In this example, I want to issue certificates to Grafana. Note that there are three seperate namespaces to consider here:

  1. Grafana
  2. cert-manager
  3. step-issuer

By the end of this configuration, generated certificates will be placed in a secret in the grafana namespace, using an issuer in the step-issuer namespace, with cert-manager parsing annotations on the ingress. Since we are dealing with cross-namespace resources, we will use a StepClusterIssuer rather than a StepIssuer.

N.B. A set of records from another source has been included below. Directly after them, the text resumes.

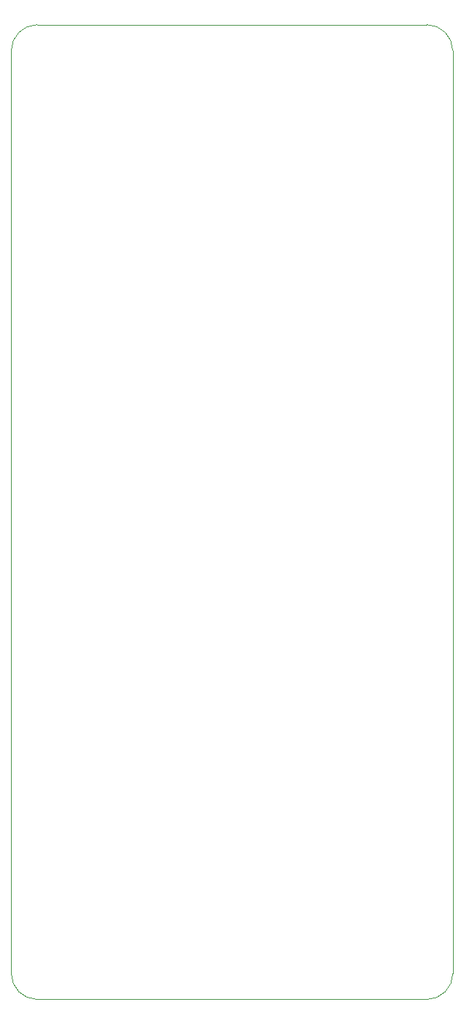
<source format=gbr>
G04 #@! TF.GenerationSoftware,KiCad,Pcbnew,9.0.4*
G04 #@! TF.CreationDate,2025-12-10T12:01:20-06:00*
G04 #@! TF.ProjectId,flightcompv2,666c6967-6874-4636-9f6d-7076322e6b69,rev?*
G04 #@! TF.SameCoordinates,Original*
G04 #@! TF.FileFunction,Profile,NP*
%FSLAX46Y46*%
G04 Gerber Fmt 4.6, Leading zero omitted, Abs format (unit mm)*
G04 Created by KiCad (PCBNEW 9.0.4) date 2025-12-10 12:01:20*
%MOMM*%
%LPD*%
G01*
G04 APERTURE LIST*
G04 #@! TA.AperFunction,Profile*
%ADD10C,0.050000*%
G04 #@! TD*
G04 APERTURE END LIST*
D10*
X155000000Y-40500000D02*
G75*
G02*
X158000000Y-37500000I3000000J0D01*
G01*
X206000000Y-147000000D02*
G75*
G02*
X203000000Y-150000000I-3000000J0D01*
G01*
X203000000Y-37500000D02*
G75*
G02*
X206000000Y-40500000I0J-3000000D01*
G01*
X158000000Y-150000000D02*
G75*
G02*
X155000000Y-147000000I0J3000000D01*
G01*
X155000000Y-147000000D02*
X155000000Y-40500000D01*
X203000000Y-150000000D02*
X158000000Y-150000000D01*
X158000000Y-37500000D02*
X203000000Y-37500000D01*
X206000000Y-40500000D02*
X206000000Y-147000000D01*
M02*

</source>
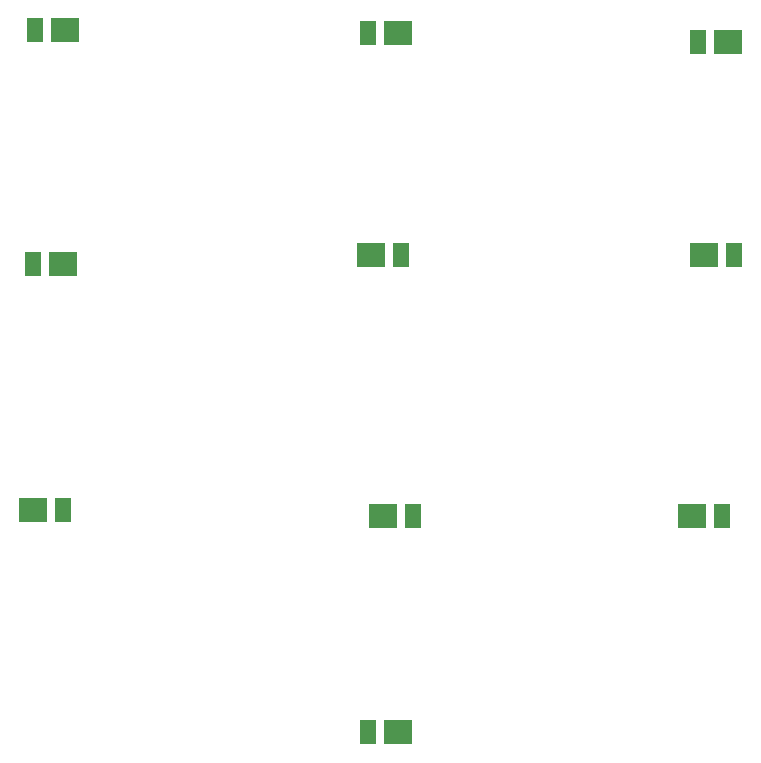
<source format=gbr>
%TF.GenerationSoftware,KiCad,Pcbnew,9.0.7*%
%TF.CreationDate,2026-02-25T22:42:44-06:00*%
%TF.ProjectId,grow_lights,67726f77-5f6c-4696-9768-74732e6b6963,rev?*%
%TF.SameCoordinates,Original*%
%TF.FileFunction,Paste,Top*%
%TF.FilePolarity,Positive*%
%FSLAX46Y46*%
G04 Gerber Fmt 4.6, Leading zero omitted, Abs format (unit mm)*
G04 Created by KiCad (PCBNEW 9.0.7) date 2026-02-25 22:42:44*
%MOMM*%
%LPD*%
G01*
G04 APERTURE LIST*
%ADD10R,1.420000X2.100000*%
%ADD11R,2.490000X2.100000*%
G04 APERTURE END LIST*
D10*
%TO.C,LED6*%
X117078000Y-77216000D03*
D11*
X119623000Y-77216000D03*
%TD*%
%TO.C,LED10*%
X147828000Y-136652000D03*
D10*
X145283000Y-136652000D03*
%TD*%
%TO.C,LED4*%
X148082000Y-96266000D03*
D11*
X145537000Y-96266000D03*
%TD*%
%TO.C,LED1*%
X119396000Y-97028000D03*
D10*
X116851000Y-97028000D03*
%TD*%
%TO.C,LED7*%
X145283000Y-77470000D03*
D11*
X147828000Y-77470000D03*
%TD*%
%TO.C,LED5*%
X146553000Y-118364000D03*
D10*
X149098000Y-118364000D03*
%TD*%
D11*
%TO.C,LED9*%
X172715000Y-118364000D03*
D10*
X175260000Y-118364000D03*
%TD*%
D11*
%TO.C,LED3*%
X116878000Y-117856000D03*
D10*
X119423000Y-117856000D03*
%TD*%
%TO.C,LED8*%
X173217000Y-78232000D03*
D11*
X175762000Y-78232000D03*
%TD*%
D10*
%TO.C,LED2*%
X176276000Y-96266000D03*
D11*
X173731000Y-96266000D03*
%TD*%
M02*

</source>
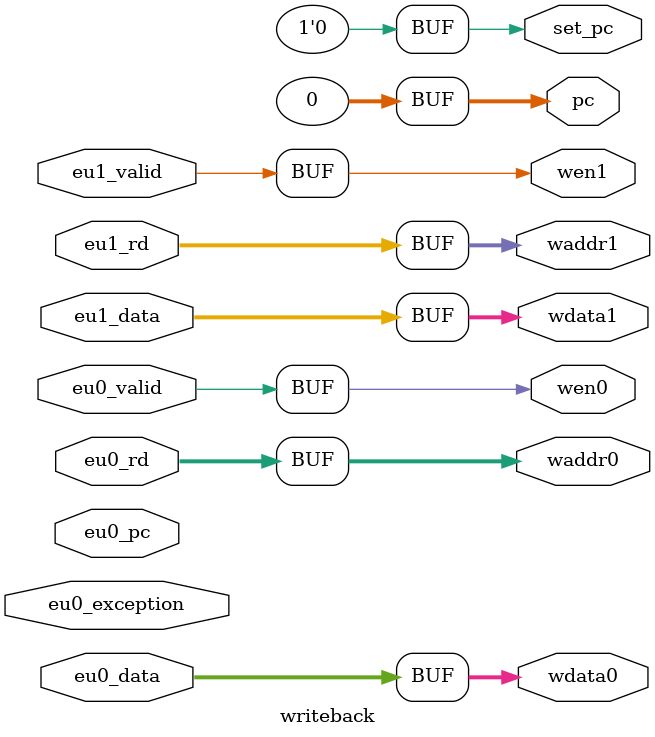
<source format=v>

module writeback
(   
    input eu0_valid,eu1_valid,
    input [31:0] eu0_data,eu1_data,
    input [4:0] eu0_rd,eu1_rd,
    input [31:0] eu0_pc,//eu1_pc,
    input [6:0] eu0_exception,

    //connect to register file
    output wen0,wen1,
    output [4:0] waddr0,waddr1,
    output [31:0] wdata0,wdata1,
    
    //connect to PC
    output set_pc,
    output [31:0] pc
);

    assign pc=0;
    assign set_pc=0;
    assign wen0 = eu0_valid;
    assign wen1 = eu1_valid;
    assign waddr0 = eu0_rd;
    assign waddr1 = eu1_rd;
    assign wdata0 = eu0_data;
    assign wdata1 = eu1_data;
endmodule

</source>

Create the provisioner secret with the password from before:

kubectl -n step-issuer create secret \
		-n step-issuer generic step-issuer-provisioner-password \
		--from-literal=password=<password from before>

Create the StepClusterIssuer:

apiVersion: certmanager.step.sm/v1beta1
kind: StepClusterIssuer
metadata:
 name: step-cluster-issuer
spec:
 # The CA URL.
 url: https://ca.juju.net:8444
 # The base64 encoded version of the CA root certificate in PEM format.
 caBundle: <base64 encoded cert from above>
 # The provisioner name, kid, and a reference to the provisioner password secret.
 provisioner:
   name: step-issuer
   kid: <kid from before>
   passwordRef:
     name: step-issuer-provisioner-password
     key: password
     namespace: step-issuer

Check the status of the issuer:

kubectl get stepclusterissuers.certmanager.step.sm -o yaml
...
  status:
    conditions:
    - lastTransitionTime: "2025-01-26T08:41:53Z"
      message: StepClusterIssuer verified and ready to sign certificates
      reason: Verified
      status: "True"
      type: Ready

Ingress configuration

Update the ingress to specify a certificate should be issued. In this example I use a Traefik ingress, but it will be similar for nginx.

apiVersion: v1
items:
- apiVersion: networking.k8s.io/v1
  kind: Ingress
  metadata:
    annotations:
      cert-manager.io/issuer: step-cluster-issuer # reference the issuer name
      cert-manager.io/issuer-group: certmanager.step.sm # use cert-manager
      cert-manager.io/issuer-kind: StepClusterIssuer # use the cluster issuer
      meta.helm.sh/release-name: grafana
      meta.helm.sh/release-namespace: grafana
      traefik.ingress.kubernetes.io/router.entrypoints: websecure
      traefik.ingress.kubernetes.io/service.serversscheme: https
    name: grafana
    namespace: grafana
  spec:
    ingressClassName: traefik
    rules:
    - host: grafana.kube
      http:
        paths:
        - backend:
            service:
              name: grafana
              port:
                number: 80
          path: /
          pathType: Prefix
    tls:
    - hosts:
      - grafana.kube # FQDN for this ingress
      secretName: grafana-tls # Secret to be created to store the certificate

Once changes to the ingress are applied, you can view the status of the certificate.

kubectl -n grafana get certificaterequests.cert-manager.io

It may also be useful to check the events in the namespace when debugging any issues.